(Given information begins)

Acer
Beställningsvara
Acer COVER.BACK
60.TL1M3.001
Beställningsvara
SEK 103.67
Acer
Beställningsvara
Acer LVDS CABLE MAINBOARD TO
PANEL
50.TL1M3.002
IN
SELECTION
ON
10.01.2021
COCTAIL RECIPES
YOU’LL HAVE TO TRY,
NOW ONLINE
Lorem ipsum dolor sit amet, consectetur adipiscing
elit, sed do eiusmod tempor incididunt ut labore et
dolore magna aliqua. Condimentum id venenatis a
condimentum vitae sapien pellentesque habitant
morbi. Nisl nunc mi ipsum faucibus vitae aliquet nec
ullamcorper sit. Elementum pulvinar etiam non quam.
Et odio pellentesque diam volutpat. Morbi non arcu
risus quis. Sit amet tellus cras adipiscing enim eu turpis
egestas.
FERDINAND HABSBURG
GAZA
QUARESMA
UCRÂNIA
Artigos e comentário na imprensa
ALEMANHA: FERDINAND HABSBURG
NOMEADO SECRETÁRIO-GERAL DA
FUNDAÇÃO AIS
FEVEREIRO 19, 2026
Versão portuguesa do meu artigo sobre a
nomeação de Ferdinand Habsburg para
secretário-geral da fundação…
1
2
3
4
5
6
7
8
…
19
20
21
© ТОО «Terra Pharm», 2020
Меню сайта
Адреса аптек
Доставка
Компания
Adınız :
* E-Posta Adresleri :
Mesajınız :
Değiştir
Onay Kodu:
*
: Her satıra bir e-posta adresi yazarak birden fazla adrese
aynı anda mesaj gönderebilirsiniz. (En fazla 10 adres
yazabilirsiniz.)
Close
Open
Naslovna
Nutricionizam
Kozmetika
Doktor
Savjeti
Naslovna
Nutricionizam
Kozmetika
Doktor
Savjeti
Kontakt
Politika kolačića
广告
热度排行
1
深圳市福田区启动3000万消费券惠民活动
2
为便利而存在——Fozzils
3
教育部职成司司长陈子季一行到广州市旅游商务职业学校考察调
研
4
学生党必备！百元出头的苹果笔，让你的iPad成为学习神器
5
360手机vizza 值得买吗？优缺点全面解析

(Given information ends)

Only an exact copy of the data above will do.

■ Task solution
Acer
Beställningsvara
Acer COVER.BACK
60.TL1M3.001
Beställningsvara
SEK 103.67
Acer
Beställningsvara
Acer LVDS CABLE MAINBOARD TO
PANEL
50.TL1M3.002
IN
SELECTION
ON
10.01.2021
COCTAIL RECIPES
YOU’LL HAVE TO TRY,
NOW ONLINE
Lorem ipsum dolor sit amet, consectetur adipiscing
elit, sed do eiusmod tempor incididunt ut labore et
dolore magna aliqua. Condimentum id venenatis a
condimentum vitae sapien pellentesque habitant
morbi. Nisl nunc mi ipsum faucibus vitae aliquet nec
ullamcorper sit. Elementum pulvinar etiam non quam.
Et odio pellentesque diam volutpat. Morbi non arcu
risus quis. Sit amet tellus cras adipiscing enim eu turpis
egestas.
FERDINAND HABSBURG
GAZA
QUARESMA
UCRÂNIA
Artigos e comentário na imprensa
ALEMANHA: FERDINAND HABSBURG
NOMEADO SECRETÁRIO-GERAL DA
FUNDAÇÃO AIS
FEVEREIRO 19, 2026
Versão portuguesa do meu artigo sobre a
nomeação de Ferdinand Habsburg para
secretário-geral da fundação…
1
2
3
4
5
6
7
8
…
19
20
21
© ТОО «Terra Pharm», 2020
Меню сайта
Адреса аптек
Доставка
Компания
Adınız :
* E-Posta Adresleri :
Mesajınız :
Değiştir
Onay Kodu:
*
: Her satıra bir e-posta adresi yazarak birden fazla adrese
aynı anda mesaj gönderebilirsiniz. (En fazla 10 adres
yazabilirsiniz.)
Close
Open
Naslovna
Nutricionizam
Kozmetika
Doktor
Savjeti
Naslovna
Nutricionizam
Kozmetika
Doktor
Savjeti
Kontakt
Politika kolačića
广告
热度排行
1
深圳市福田区启动3000万消费券惠民活动
2
为便利而存在——Fozzils
3
教育部职成司司长陈子季一行到广州市旅游商务职业学校考察调
研
4
学生党必备！百元出头的苹果笔，让你的iPad成为学习神器
5
360手机vizza 值得买吗？优缺点全面解析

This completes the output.